Wonderful Waters
From the Summer 2024 Issue
Sand Creek's hidden treasures
Hidden in the midst of our ever-more-densely populated urban area, Sand Creek threads furtively through an emerald ribbon of backyards on its last few miles to Lake Pend Oreille. Ducks paddle undisturbed in the quiet water. Moose wade in the shallows, otters play along the shore, and eagles and osprey patrol overhead.
With private property on both sides and few public access points, this languid stream doesn’t see the intense summer action that occurs downstream at the beach. But the creek itself is a public waterway, and as such it is a quiet haven for small, human-powered boats. Admittedly, it’s a short one—upstream of the Schweitzer Cutoff Bridge, it’s not navigable, even in a canoe in high-water summer. It is decidedly not the next great water playground of Sandpoint’s summer denizens.
Instead, it is a place of refuge. “Everything in town is being developed, built on, and changed—Sand Creek is a place to go to get away from the development surrounding us and enjoy a slice of nature,” said one appreciative local.
The question will be how to keep it that way.
Kaniksu Land Trust got involved with planning a sustainable future for this green ribbon at the request of multiple stakeholders: surrounding landowners, recreational users, local governments. It initiated the Sand Creek Connections project to envision how best to maintain this Eden as change presses in from all sides.
As is common with KLT projects, many partners are involved. The project’s steering committee includes representatives from the city of Sandpoint, the Kinnikinnick Native Plant Society, and the city of Ponderay, as well as three property owners along the creek, and the Kalispel tribe. An advisory committee extends further to people and organizations with expertise in water quality, plants, fish, conservation education, and land use planning.

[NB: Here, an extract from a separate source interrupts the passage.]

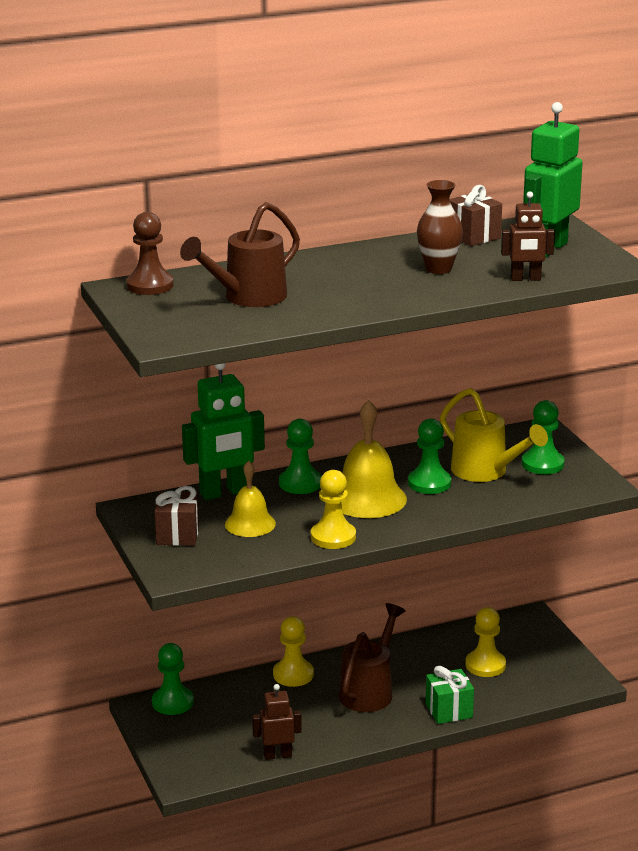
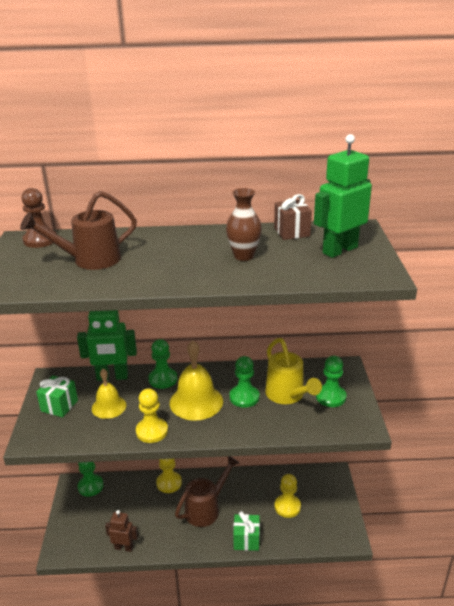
camera: 20 degrees right, 5 degrees up
brown gift [154,486,199,546] -> green gift [36,375,78,417]
brown robot [501,191,555,281] -> none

The National Park Service has been involved too, in what is perhaps a first for our area. Its Rivers, Trails, and Conservation Assistance program has provided planning and technical assistance.
The goal is to create a community vision document with action strategies based on community goals. This will serve as the basis for more public engagement at an open house during the summer of 2024.
Access to the creek is currently quite limited. Visitors can launch their craft at City Beach or at the east end of the Bridge Street Bridge. (By 2025 they will have another option after the city builds a planned small-craft launch at the Visitor Center on Highway 95.) They can paddle north as far as Cedar Park, a little-known and quite small public area just upstream of the Schweitzer Cutoff Bridge. There, in summer’s high water, they might step out of their probably-aground craft and have a picnic ashore.
Or they can launch on the west side of Popsicle Bridge, which is public property, but problematic. “The Popsicle bridge gets a lot of use,” said Regan Plumb, conservation director for KLT. “The access is terrible to get your canoe or kayak in, but people still do it. And there’s no parking. There’s no trash [can], there’s no bathroom.” The resulting accumulation of human detritus is an annoyance to those who are otherwise fortunate to live nearby.
In the future, there might be more access at a site just downstream that KLT owns and plans to give to the Kalispel tribe. The tribe plans to keep it open to the public, while leaving it in its natural state.
Because much of the land along the shore is privately owned, there is little hope for any extension of the creekside walking and biking trail that runs from the Bridge Street Bridge north under the highway and on to Popsicle Bridge. But there is still hope for a trail along the west side, below the big new houses. Many in Sandpoint recall that when the University of Idaho sold this creekside land to private developers, there was a promise that a public trail would be created next to the water. Conversations and negotiations continue about this path, which will extend south from the Popsicle Bridge.
But is encouraging access to this remarkable sliver a good idea? It appears to be the best alternative. A survey of neighbors and other interested parties, conducted this past winter, indicates that they want the creek to continue as a haven of peace and quiet. But they know that people will continue to come, and they recognize that planning for them is their best hope to preserve it.
Beyond the desire for peace and quiet is the question of how human use will affect the water’s cleanliness and clarity. Upstream it is, after all, a source of drinking water for the city. “Water quality is huge, a really high priority, and something that keeps coming up over and over in all of our outreach,” said Plumb. Numerous comments on the survey mentioned the presence of invasive plants, and the vision will include a strategy to mitigate those and encourage the return of displaced natives.
But if people are to continue using the creek without damaging it, education will be a necessity. That is part of the project, too, although the form it will take is as yet unspecified. The idea is that public access points can be used to help people understand how they can visit in a way that keeps the waterway healthy. In order to minimize signage in the natural environment, a mobile app is one of the options being considered.
Hopeful quiet paddlers, wildlife lovers, and shoreside walkers should keep an eye on KLT’s website (www.kaniksu.org) to find out the date of the open house this summer. A draft of the vision document may be on the website as well. Planning will wrap up by the end of 2024, when grant writing to fund the vision will begin.